• Task brief: Which lines should be repeated? Exactly the one containing "nand (d6, d1, d3);" and every line after it through the end of the entries below.

Records to use below:

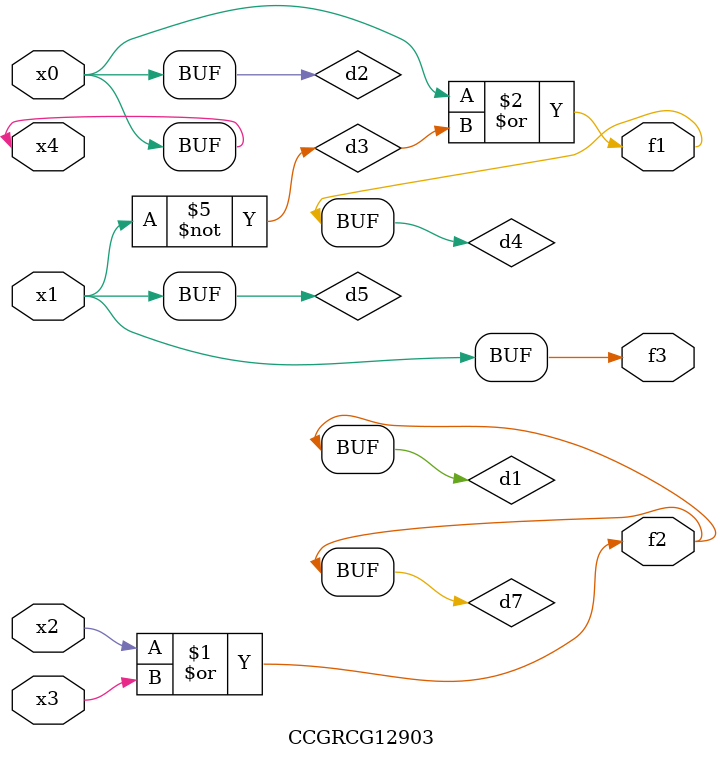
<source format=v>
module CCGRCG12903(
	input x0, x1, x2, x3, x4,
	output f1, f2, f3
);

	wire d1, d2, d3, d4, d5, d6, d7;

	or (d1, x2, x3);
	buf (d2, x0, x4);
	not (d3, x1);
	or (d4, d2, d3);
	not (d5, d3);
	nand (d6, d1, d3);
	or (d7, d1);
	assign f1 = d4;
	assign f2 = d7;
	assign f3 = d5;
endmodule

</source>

End of Records to use.

• Result for this exercise:
	nand (d6, d1, d3);
	or (d7, d1);
	assign f1 = d4;
	assign f2 = d7;
	assign f3 = d5;
endmodule

</source>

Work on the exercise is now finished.